PAULO AFONSO – Quando o nome da esposa de Geraldo Carvalho entrou na lista de demitidos da área de saúde do Hospital Nair Alves de Souza que, supostamente atingiria profissionais com dois ou mais vínculos, foi difícil acreditar.
Geraldo não só contribuiu para a reeleição de Luiz de Deus (PSD), com votos, como em 2014 sofrera perseguição por defendê-lo. Sendo demitido na leva da canetada do então prefeito Anilton Bastos.
A incredulidade foi tamanha, que nem mesmo Geraldo estava convencido do ato. Convencido de que o prefeito o fez de cabeça pensada. Além dele, o sentimento de ingratidão e espanto tomou outros políticos que estavam ao lado de Geraldo durante a caminhada eleitoral.
Do episódio só se pode concluir uma coisa: na cabeça de Luiz de Deus e, de resto, da sua família, duas eleições vitoriosas são frutos unicamente de sua biografia.
Não passa remotamente por essas cabeças que, na primeira vitória, não fosse o esforço tremendo de Anilton, Luiz teria perdido para o irmão, Paulo.

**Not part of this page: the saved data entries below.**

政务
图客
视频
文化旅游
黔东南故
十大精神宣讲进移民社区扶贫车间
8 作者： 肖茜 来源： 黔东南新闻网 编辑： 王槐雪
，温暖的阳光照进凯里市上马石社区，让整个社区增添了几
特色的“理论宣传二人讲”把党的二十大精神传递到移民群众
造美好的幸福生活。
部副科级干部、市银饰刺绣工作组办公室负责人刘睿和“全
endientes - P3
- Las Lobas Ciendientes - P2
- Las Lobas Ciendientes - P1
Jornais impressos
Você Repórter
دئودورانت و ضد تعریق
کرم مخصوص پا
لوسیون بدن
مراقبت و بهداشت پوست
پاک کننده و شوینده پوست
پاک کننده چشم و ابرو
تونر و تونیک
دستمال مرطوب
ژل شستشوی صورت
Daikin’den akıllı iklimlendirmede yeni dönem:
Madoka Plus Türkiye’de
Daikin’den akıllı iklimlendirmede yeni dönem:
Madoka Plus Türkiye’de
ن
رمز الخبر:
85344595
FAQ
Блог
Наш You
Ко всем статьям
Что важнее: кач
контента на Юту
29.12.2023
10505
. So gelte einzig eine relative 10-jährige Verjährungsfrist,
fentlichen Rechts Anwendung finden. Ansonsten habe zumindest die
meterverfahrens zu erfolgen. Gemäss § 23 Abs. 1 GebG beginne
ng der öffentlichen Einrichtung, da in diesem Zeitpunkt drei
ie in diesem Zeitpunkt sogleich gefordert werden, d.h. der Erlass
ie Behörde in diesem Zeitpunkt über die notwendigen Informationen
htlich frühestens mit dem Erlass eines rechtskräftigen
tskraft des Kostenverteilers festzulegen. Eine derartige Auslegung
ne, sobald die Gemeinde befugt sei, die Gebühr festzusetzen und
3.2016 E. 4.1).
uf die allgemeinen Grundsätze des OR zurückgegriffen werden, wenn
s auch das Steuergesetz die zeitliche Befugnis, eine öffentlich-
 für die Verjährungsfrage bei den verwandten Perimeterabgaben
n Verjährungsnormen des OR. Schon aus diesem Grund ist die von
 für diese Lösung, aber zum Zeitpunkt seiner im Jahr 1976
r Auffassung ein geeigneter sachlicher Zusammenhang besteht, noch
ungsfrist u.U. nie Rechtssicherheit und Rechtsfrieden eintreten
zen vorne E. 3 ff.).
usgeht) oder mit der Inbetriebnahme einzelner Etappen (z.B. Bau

Agora, contribuíram, além de pessoas como Geraldo- vários cabos eleitorais com 400, 500 e até 600 votos; a desistência do Progressistas e sua junção; uma equipe de marketing brilhante coordenada por Clecinho Inovare – que soube vender o lado bom do governo ante o bombardeio sofrido pelos adversários; a escolha de Marcondes como vice, que atenuou problemas na área rural – onde o prefeito se ergueu-,e lógico, mais dois concorrentes fortes forçando uma terceira via e a divisão do eleitorado.
Daí por que achar que isto que está em curso é o correto, corresponde à soma da música de Caetano Veloso: “Tudo certo como dois e dois são cinco.”